On a GAAP basis, operating loss was $5.9 million in the third quarter of 2009 compared to operating income of $1.4 million in the third quarter of 2008. Excluding $1.3 million of expense primarily related to restructuring, adjusted operating loss was $4.6 million in the third quarter of 2009. This compares to adjusted operating income of $4.3 million in the third quarter of 2008, which excludes $2.9 million of expense related to the integration of PDSHeart and other restructuring efforts in the prior year period.
On a GAAP basis, net loss for the third quarter of 2009 was $5.4 million, or a loss of $0.23 per diluted share, compared to net income of $1.0 million, or $0.04 per diluted share, for the third quarter of 2008. Adjusted net loss for the third quarter of 2009 was $2.4 million, or a loss of $0.10 per diluted share, excluding expenses primarily related to restructuring. This compares to adjusted net income of $2.6 million, or $0.11 per diluted share, for the third quarter of 2008, which excludes the impact of integration, restructuring and other nonrecurring charges.
Revenues for the nine months ended September 30, 2009 increased to $107.3 million compared to $86.0 million in the comparable period in the prior year. For the nine months of 2009, gross profit increased to $71.7 million, or 66.8% of revenues, compared to $56.7 million, or 65.9% of revenues, in the comparable period in the prior year.

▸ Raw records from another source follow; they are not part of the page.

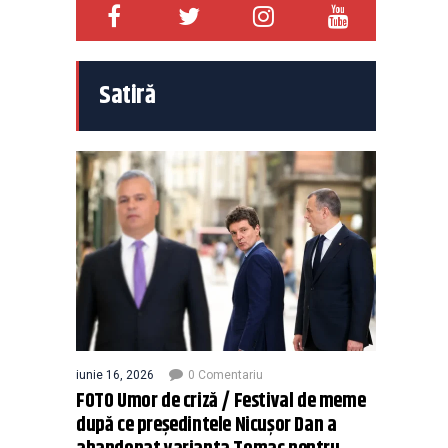
Satiră
iunie 16, 2026
0 Comentariu
FOTO Umor de criză / Festival de meme
după ce președintele Nicușor Dan a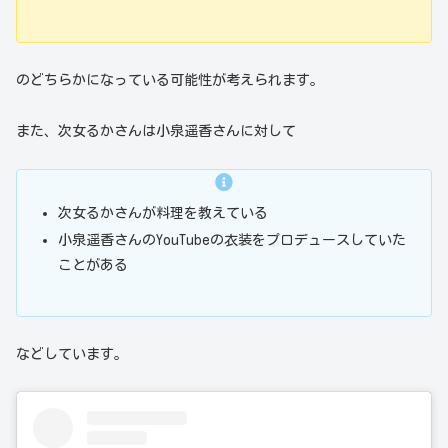
のどちらかになっている可能性が考えられます。
また、次女るかさんは小泉遥香さんに対して
次女るかさんが料理を教えている
小泉遥香さんのYouTubeの衣装をプロデュースしていた
ことがある
などしています。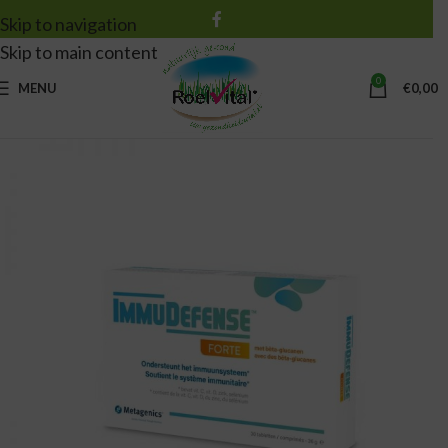
Skip to navigation
Skip to main content
0
MENU
€
0,00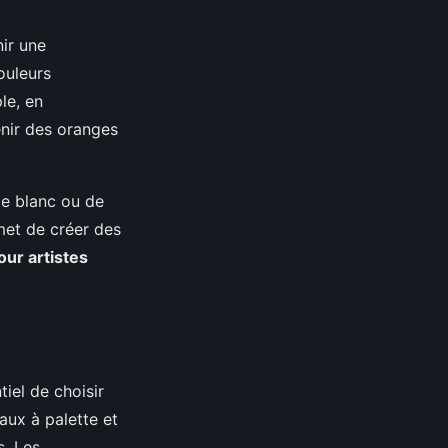
nir une
ouleurs
le, en
nir des oranges
de blanc ou de
rmet de créer des
our artistes
ntiel de choisir
eaux à palette et
s. Les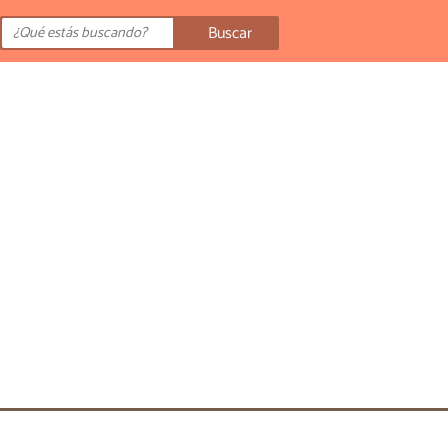
Buscar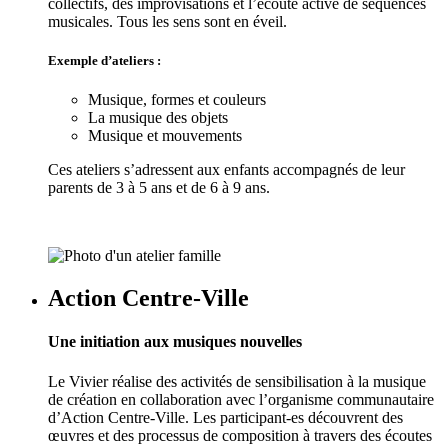
collectifs, des improvisations et l’écoute active de séquences
musicales. Tous les sens sont en éveil.
Exemple d’ateliers :
Musique, formes et couleurs
La musique des objets
Musique et mouvements
Ces ateliers s’adressent aux enfants accompagnés de leur
parents de 3 à 5 ans et de 6 à 9 ans.
Action Centre-Ville
Une initiation aux musiques nouvelles
Le Vivier réalise des activités de sensibilisation à la musique
de création en collaboration avec l’organisme communautaire
d’Action Centre-Ville. Les participant-es découvrent des
œuvres et des processus de composition à travers des écoutes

On a GAAP basis, operating loss for the first nine months of the year was $5.1 million compared to operating income of $3.3 million in the comparable period in the prior year. Excluding $4.5 million of expense related to restructuring and costs incurred in connection with the since-terminated merger agreement to acquire Biotel Inc., adjusted operating loss was $0.7 million in the first nine months of 2009. This compares to adjusted operating income of $8.1 million in the first nine months of 2008, which excludes $4.8 million of integration, restructuring and other nonrecurring charges.
Net loss for the first nine months of 2009 was $4.6 million, or a loss of $0.19 per diluted share, compared to net income of $2.3 million, or $0.10 per diluted share, for the first nine months of 2008. Adjusted net loss for the first nine months of 2009 was $0.1 million excluding expenses related to restructuring and costs incurred in connection with the since-terminated merger agreement to acquire Biotel Inc. This compares to adjusted net income of $5.0 million, or $0.23 per diluted share, for the first nine months of 2008, which excludes the impact of integration, restructuring and other nonrecurring charges.
On a GAAP basis, net loss available to common shareholders, which is derived by reducing net income by the accrued dividends and accretion on mandatorily redeemable convertible preferred stock was a loss of $4.6 million, or a loss of $0.19 per diluted share, for the nine month period ended September 30, 2009, compared to a net loss of $0.3 million, or a loss of $0.02 per diluted share, for the same period last year. The mandatorily redeemable convertible preferred stock, which was issued in part to finance the March 2007 PDSHeart acquisition, was converted to common stock in connection with CardioNet’s March 2008 initial public offering.